How severe does this issue affect your experience of using Ray?
- High: It blocks me to complete my task.
Hi there,
I have a dataset stored as a set of parquet files in S3 under the same prefix:
# my dataset
s3://my-bucket/my-prefix/file-1.pq
s3://my-bucket/my-prefix/file-2.pq
s3://my-bucket/my-prefix/file-3.pq
...
s3://my-bucket/my-prefix/file-10.pq
(Let’s assume for now that I only have 10 files).
Each file contains the time-series data for a length 5401 sequence with 15 feature values, so the shape of my data is (5401, 15)
.
When I load this into a Ray Dataset, Ray treats each row as its own element and gives me back a dataset with num_rows=54010
:
>>> import ray
>>> ds = ray.data.read_parquet("s3://my-bucket/my-prefix/")
>>> ds
Dataset(num_blocks=10, num_rows=54010, schema={# my columns #}
The problem is that I’m trying to train a sequence model (think Transformer / LSTM) that performs classification on the length 5401 sequences.
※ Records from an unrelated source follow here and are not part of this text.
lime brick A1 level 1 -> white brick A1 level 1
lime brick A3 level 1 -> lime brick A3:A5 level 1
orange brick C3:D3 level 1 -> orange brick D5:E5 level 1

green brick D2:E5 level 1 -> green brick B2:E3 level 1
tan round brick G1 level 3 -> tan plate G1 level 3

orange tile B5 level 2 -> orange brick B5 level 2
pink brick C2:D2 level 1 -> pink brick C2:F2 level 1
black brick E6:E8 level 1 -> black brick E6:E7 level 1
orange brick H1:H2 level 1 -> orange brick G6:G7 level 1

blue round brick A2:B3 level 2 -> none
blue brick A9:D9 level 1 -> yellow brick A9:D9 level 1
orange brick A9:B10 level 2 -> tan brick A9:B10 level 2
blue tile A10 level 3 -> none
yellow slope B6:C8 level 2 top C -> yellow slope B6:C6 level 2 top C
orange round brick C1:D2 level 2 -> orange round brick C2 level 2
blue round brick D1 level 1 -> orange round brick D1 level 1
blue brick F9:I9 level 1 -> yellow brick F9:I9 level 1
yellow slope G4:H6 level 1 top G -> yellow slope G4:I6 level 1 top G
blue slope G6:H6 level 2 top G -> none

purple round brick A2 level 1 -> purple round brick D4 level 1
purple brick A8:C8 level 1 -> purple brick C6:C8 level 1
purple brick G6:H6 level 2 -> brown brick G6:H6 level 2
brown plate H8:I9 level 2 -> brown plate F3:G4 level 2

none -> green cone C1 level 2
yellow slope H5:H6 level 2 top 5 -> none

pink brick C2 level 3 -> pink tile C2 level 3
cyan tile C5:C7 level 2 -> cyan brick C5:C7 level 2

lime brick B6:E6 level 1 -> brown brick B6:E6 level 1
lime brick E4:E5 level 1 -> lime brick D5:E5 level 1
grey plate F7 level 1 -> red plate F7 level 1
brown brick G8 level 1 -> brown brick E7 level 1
So my question is: what would be the most idiomatic way for me to group / batch my rows such that I can iterate over batches of (5401, 15)
sized tensors when feeding my Dataset Pipeline into Ray Train?
For full disclosure, I’m ultimately trying to do something like this:
from torch.data.utils import DataLoader
from ray import train
import ray
def train_func(config):
# get shard of the dataset containing data for N sequences
# --- shape: [N x 5401 x 15]
dataset_pipeline_shard = ray.train.get_dataset_shard()
# wrap dataset into Torch DataLoader with given batch size
data_loader = DataLoader(dataset_pipeline_shard, batch_size=config['batch_size'])
data_loader = train.torch.prepare_data_loader(data_loader)
# train
for _ in range(config['epochs']):
for batch in data_loader:
# ... train script goes here ...
# batch is [batch_size x 5401 x 15]
if __name__ == "__main__":
# create connection to Ray K8s cluster
ray.init(...)
# create Dataset Pipeline
dataset_pipeline = # do magic here
# run Ray Train
trainer = Trainer(num_workers=2, backend="torch")
trainer.start()
trainer.run(train_func, config={"batch_size": 64, "epochs": 10}, dataset=dataset_pipeline)
trainer.shutdown()
Any help would be greatly appreciated, and I would be more than happy to follow up with additional details!